JOB: Reproduce the text of all the records below line for line, with no changes, and leave out the picture lines.

Text extractions from each page

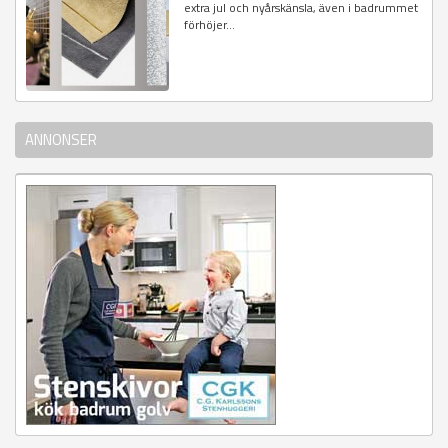
extra jul och nyårskänsla, även i badrummet
förhöjer...
ANNONSER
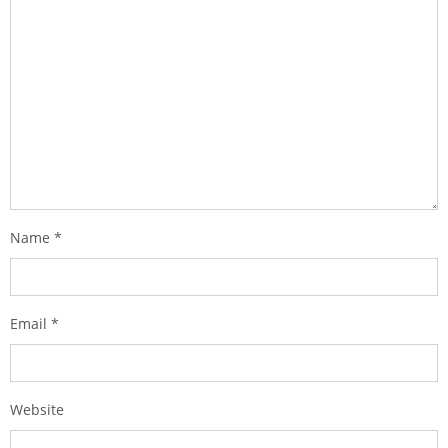
Name
*
Email
*
Website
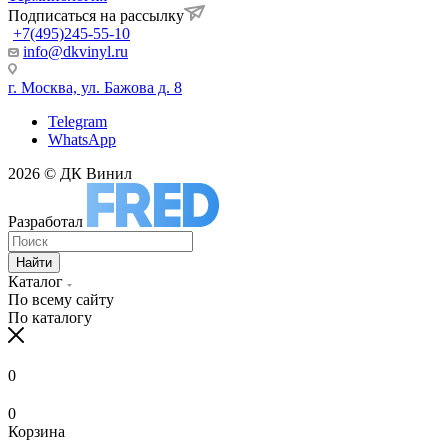
Подписаться на рассылку
+7(495)245-55-10
info@dkvinyl.ru
г. Москва, ул. Бажова д. 8
Telegram
WhatsApp
2026 © ДК Винил
Разработал
Найти
Каталог
По всему сайту
По каталогу
0
0
Корзина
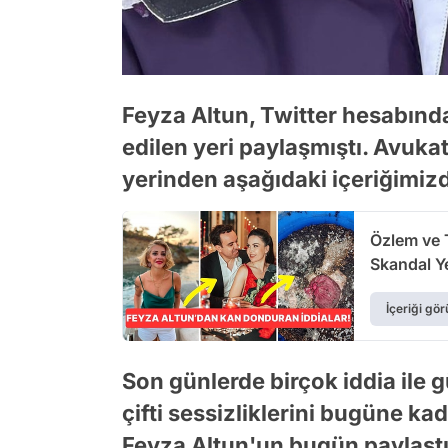
Feyza Altun, Twitter hesabında ç
edilen yeri paylaşmıştı. Avukat
yerinden aşağıdaki içeriğimiz
Özlem ve T
Skandal Ye
İçeriği gör
Son günlerde birçok iddia ile
çifti sessizliklerini bugüne ka
Feyza Altun'un bugün paylaşt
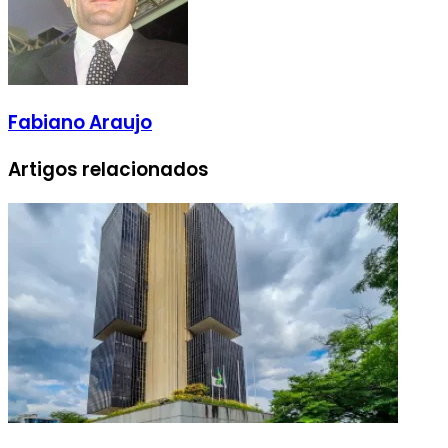
Fabiano Araujo
Artigos relacionados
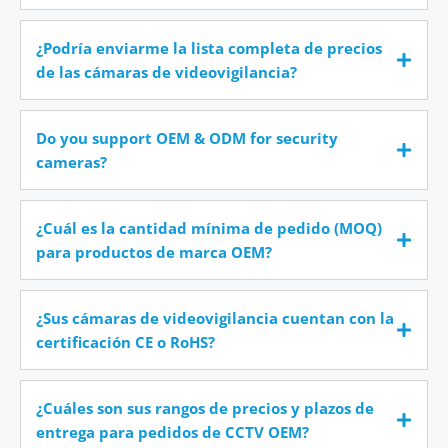
¿Podría enviarme la lista completa de precios
de las cámaras de videovigilancia?
Do you support OEM & ODM for security
cameras?
¿Cuál es la cantidad mínima de pedido (MOQ)
para productos de marca OEM?
¿Sus cámaras de videovigilancia cuentan con la
certificación CE o RoHS?
¿Cuáles son sus rangos de precios y plazos de
entrega para pedidos de CCTV OEM?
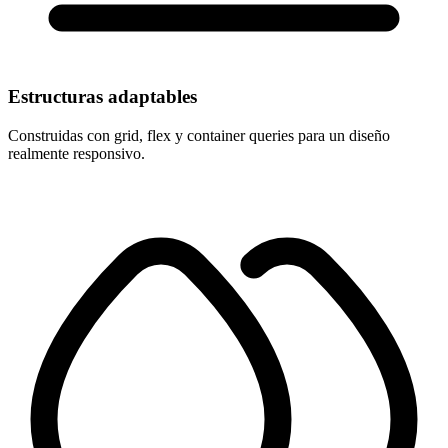
Estructuras adaptables
Construidas con grid, flex y container queries para un diseño
realmente responsivo.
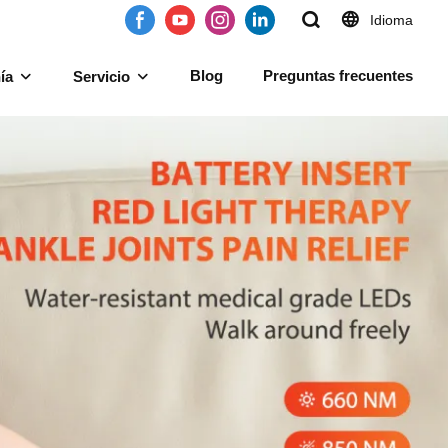
Idioma
Blog
Preguntas frecuentes
ía
Servicio
roja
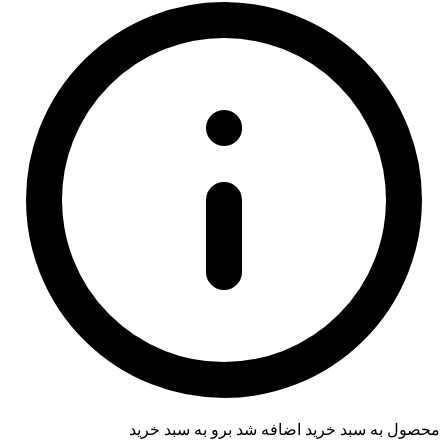
محصول به سبد خرید اضافه شد
برو به سبد خرید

WRITTEN REPLY:
extra jul och nyårskänsla, även i badrummet
förhöjer...
ANNONSER
Name
*
Email
*
Website
Подписаться на рассылку
+7(495)245-55-10
info@dkvinyl.ru
г. Москва, ул. Бажова д. 8
Telegram
WhatsApp
2026 © ДК Винил
Разработал
Найти
Каталог
По всему сайту
По каталогу
0
0
Корзина
Feyza Altun, Twitter hesabında ç
edilen yeri paylaşmıştı. Avukat
yerinden aşağıdaki içeriğimiz
Özlem ve T
Skandal Ye
İçeriği gör
Son günlerde birçok iddia ile
çifti sessizliklerini bugüne ka
Feyza Altun'un bugün paylaşt
Fabiano Araujo
Artigos relacionados
¿Podría enviarme la lista completa de precios
de las cámaras de videovigilancia?
Do you support OEM & ODM for security
cameras?
¿Cuál es la cantidad mínima de pedido (MOQ)
para productos de marca OEM?
¿Sus cámaras de videovigilancia cuentan con la
certificación CE o RoHS?
¿Cuáles son sus rangos de precios y plazos de
entrega para pedidos de CCTV OEM?
Estructuras adaptables
Construidas con grid, flex y container queries para un diseño
realmente responsivo.
Idioma
Blog
Preguntas frecuentes
ía
Servicio
roja
محصول به سبد خرید اضافه شد
برو به سبد خرید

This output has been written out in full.